Can you explain why ?

Also, can you make clear what exacly \b does, and why it matches between the apostrophe and the s ?


Solution

  • \b is a zero-width assertion that means word boundary. These character positions (taken from that link) are considered word boundaries:

    • Before the first character in the string, if the first character is a word character.
    • After the last character in the string, if the last character is a word character.
    • Between two characters in the string, where one is a word character and the other is not a word character.

    Word characters are of course any \w. s is a word character, but ' is not. In the above example, the area between the ' and the s is a word boundary.

    The string "Jon's" looks like this if I highlight the anchors and boundaries (the first and last \bs occur in the same positions as ^ and $): ^Jon\b'\bs$

    The negative lookbehind assertion (?<!s)\b means it will only match a word boundary if it's not preceded by the letter s (i.e. the last word character is not an s). So it looks for a word boundary under a certain condition.
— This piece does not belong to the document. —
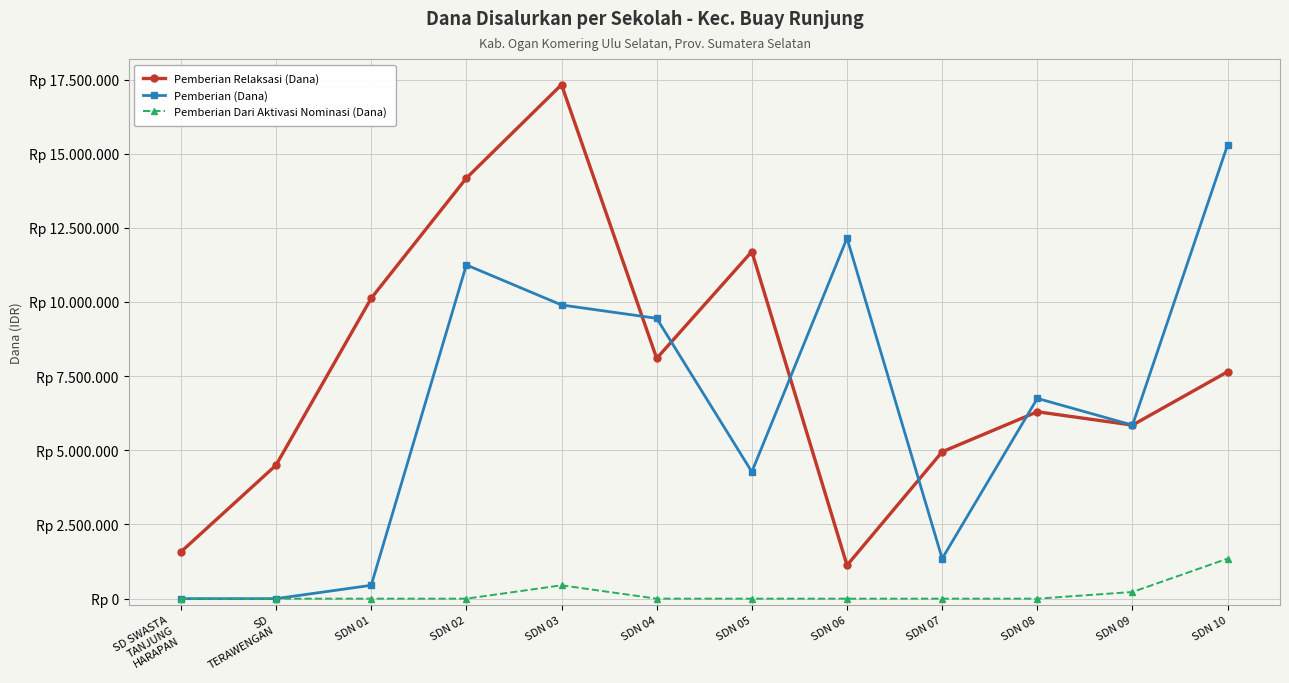

Reading left to right, transcribe all the data shown in this chart.

Pemberian Relaksasi (Dana): 1575000	4500000	10125000	14175000	17325000	8100000	11700000	1125000	4950000	6300000	5850000	7650000
Pemberian (Dana): 0	0	450000	11250000	9900000	9450000	4275000	12150000	1350000	6750000	5850000	15300000
Pemberian Dari Aktivasi Nominasi (Dana): 0	0	0	0	450000	0	0	0	0	0	225000	1350000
    Therefore the first regex works like this:

    1. \b\w+ matches the first three letters J o n.

    2. There's actually another word boundary between n and ' as shown above, so (?<!s)\b matches this word boundary because it's preceded by an n, not an s.

    3. Since the end of the pattern has been reached, the resultant match is Jon.

    The complementary character class [^s]\b means it will match any character that is not the letter s, followed by a word boundary. Unlike the above, this looks for one character followed by a word boundary.

    Therefore the second regex works like this:

    1. \b\w+ matches the first three letters J o n.

    2. Since the ' is not the letter s (it fulfills the character class [^s]), and it's followed by a word boundary (between ' and s), it's matched.

    3. Since the end of the pattern has been reached, the resultant match is Jon'. The letter s is not matched because the word boundary before it has already been matched.